Service visits in Cuzco: Emily, Maddie and Alex
Monday – Wednesday, Oct. 31 – Nov. 2
Cuzco, the high Andean city where the group’s journey to Machu Picchu began, is also the service location for three students. We began our visit with the service location of Emily, an American Sign Language major who is assisting teachers in classes for deaf children. Her school, Don Jose de Martin, was built only 2 years ago and has the best facilities of any school in Peru for deaf students. Emily alternates between teaching 2 different classrooms of students, one of elementary-aged students and one of students aged 10-14. Later we visited Emily’s home, where she lives with Gloria (a nurse), Mauricio, and their 3 children on one of the hillside communities at the edge of the Cuzco valley.

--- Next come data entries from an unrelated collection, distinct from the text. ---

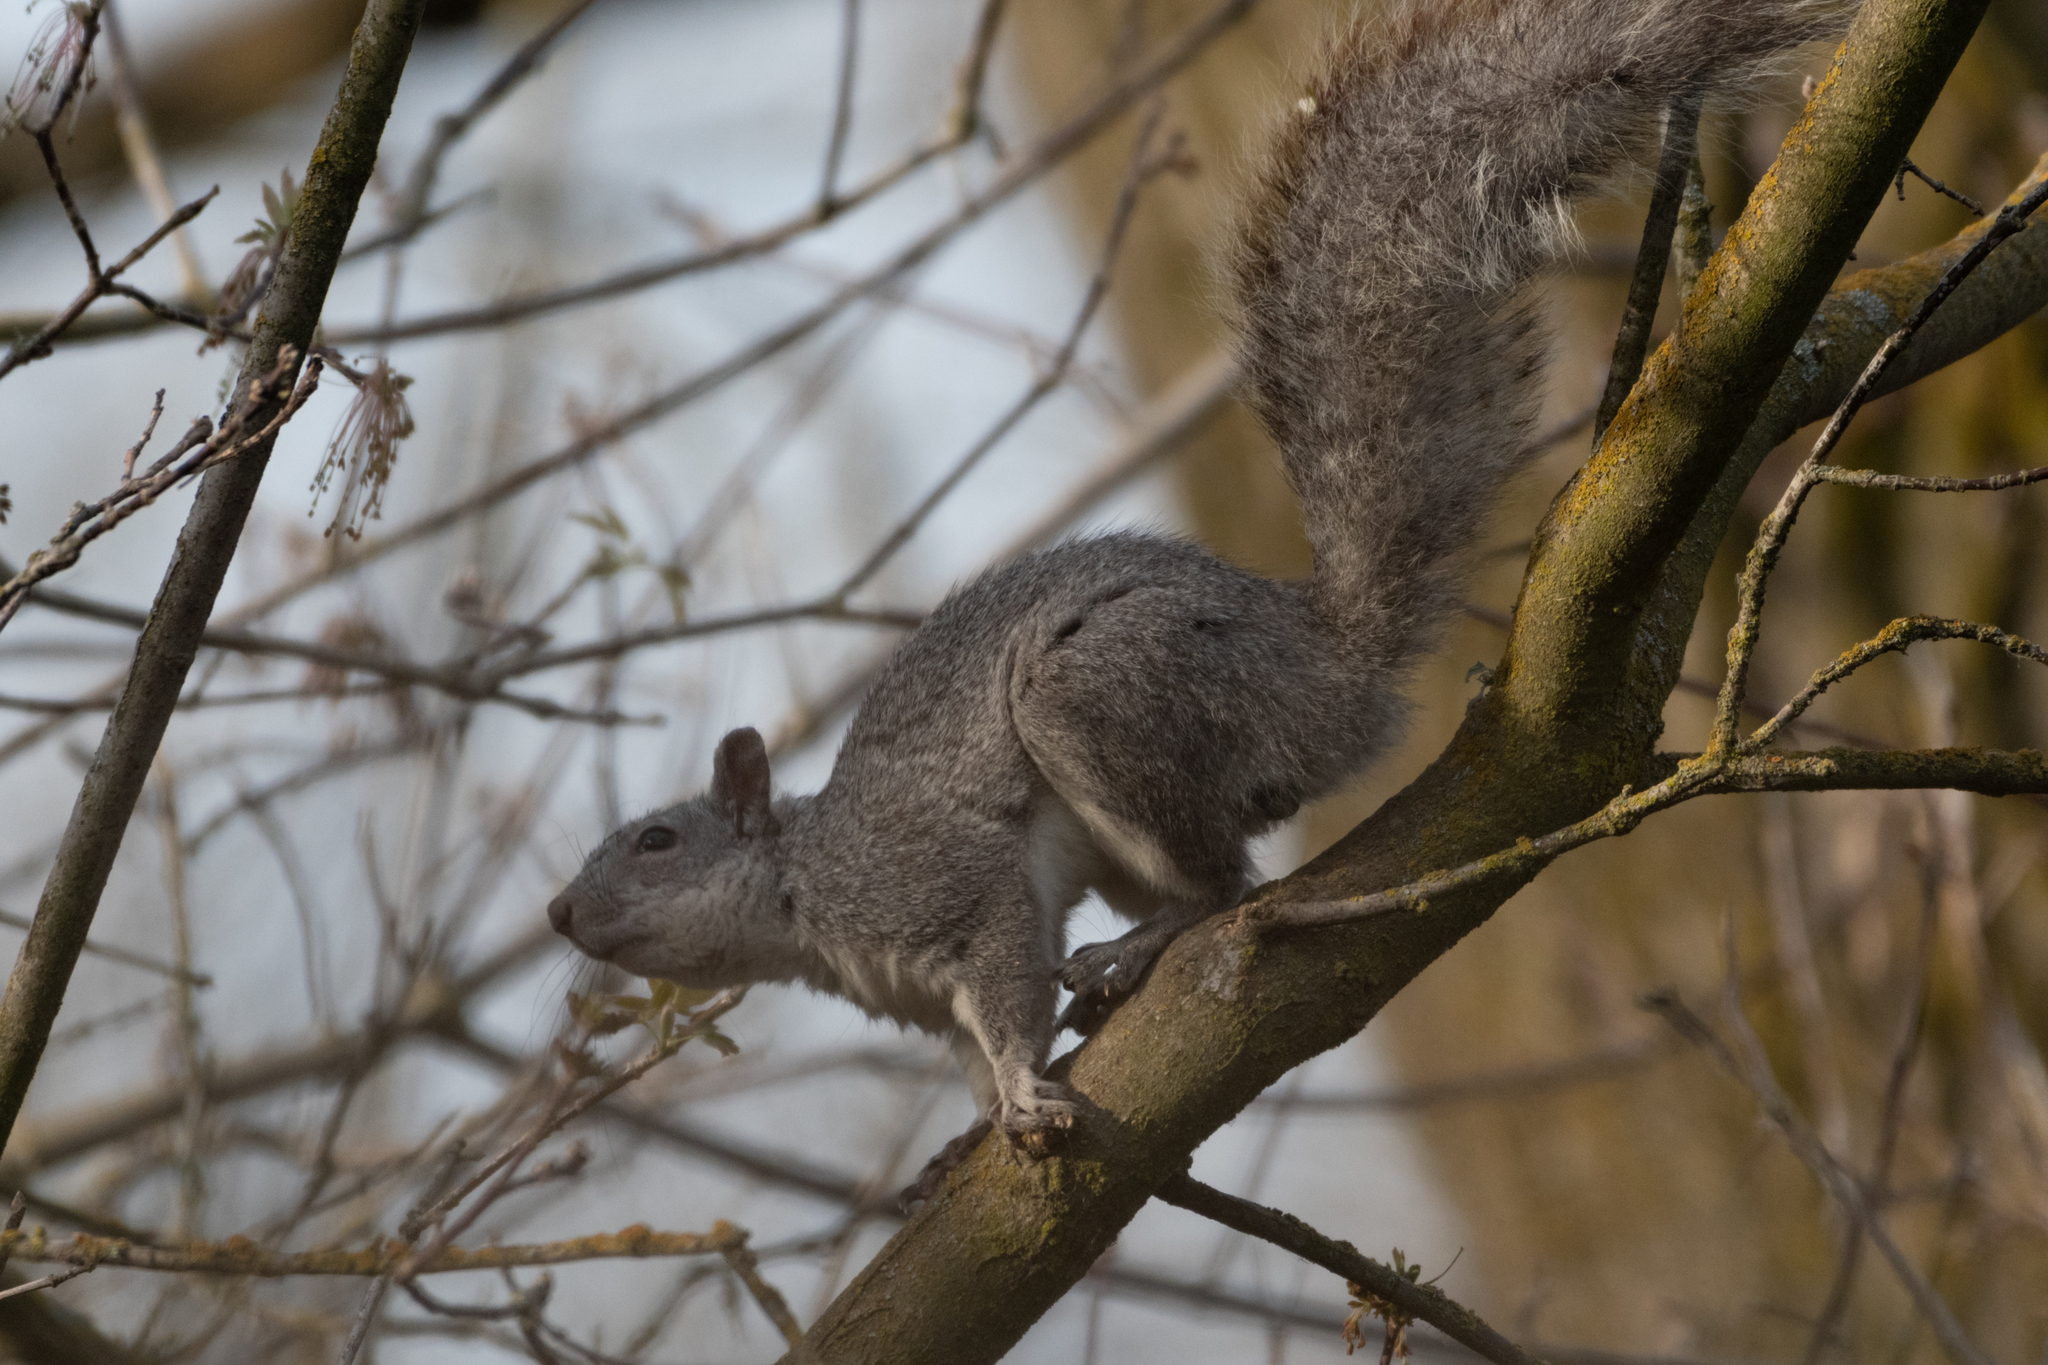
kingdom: Animalia
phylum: Chordata
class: Mammalia
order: Rodentia
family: Sciuridae
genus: Sciurus
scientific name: Sciurus griseus
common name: Western gray squirrel
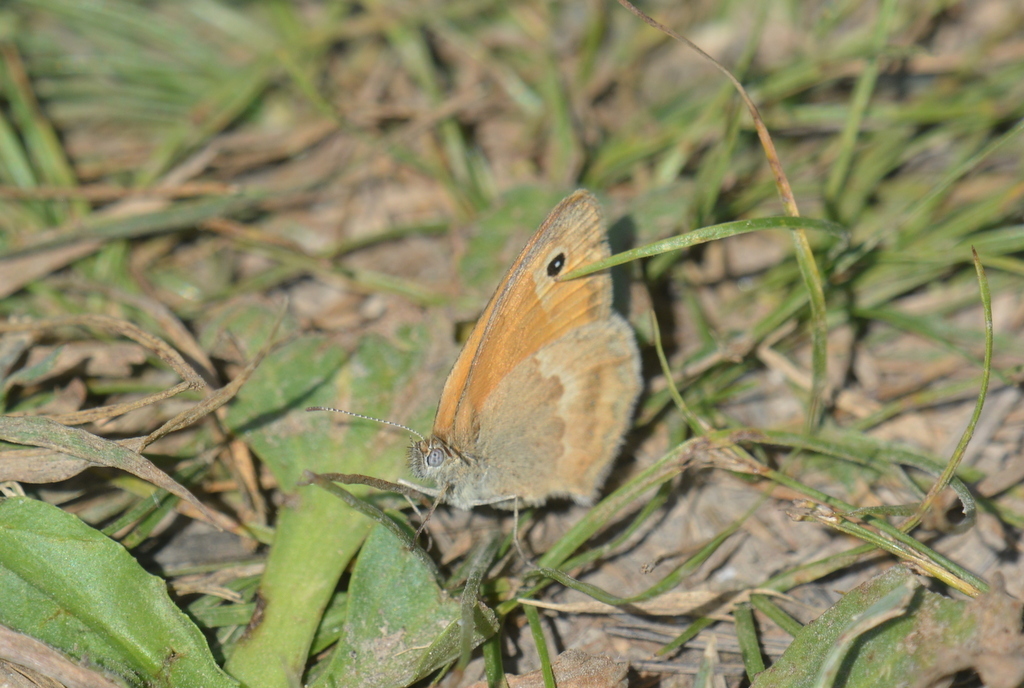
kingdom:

On Monday we had lunch with Maddie and her family, which includes her parents, Francisca and Rolando, and their adult son Cristian. They work with missionaries and have a wood-working shop in their home. Later we saw Maddie’s work at the local office of World Vision. They have a well-known child sponsorship program, which includes sponsors sending letters in English to sponsored children in the Cuzco area. Each day Maddie translates those letters – lots of those letters – from English to Spanish.
The third student working in Cuzco is Alex, with whom we had a wonderful breakfast of banana pancakes on Tuesday at the home of his parents, Margarita and Cesar, and their two children, Ana and Agustin. This was on the national holiday El Dia de los Muertos, so we could stay and chat a long time. The next day we visited Alex’s service location, the private Mennonite school La Promesa. Alex teaches music (the recorder) and English classes to several different grades. Mennonite families we stayed with earlier in Lucre and Huarcarpay send their children to this school in Cuzco.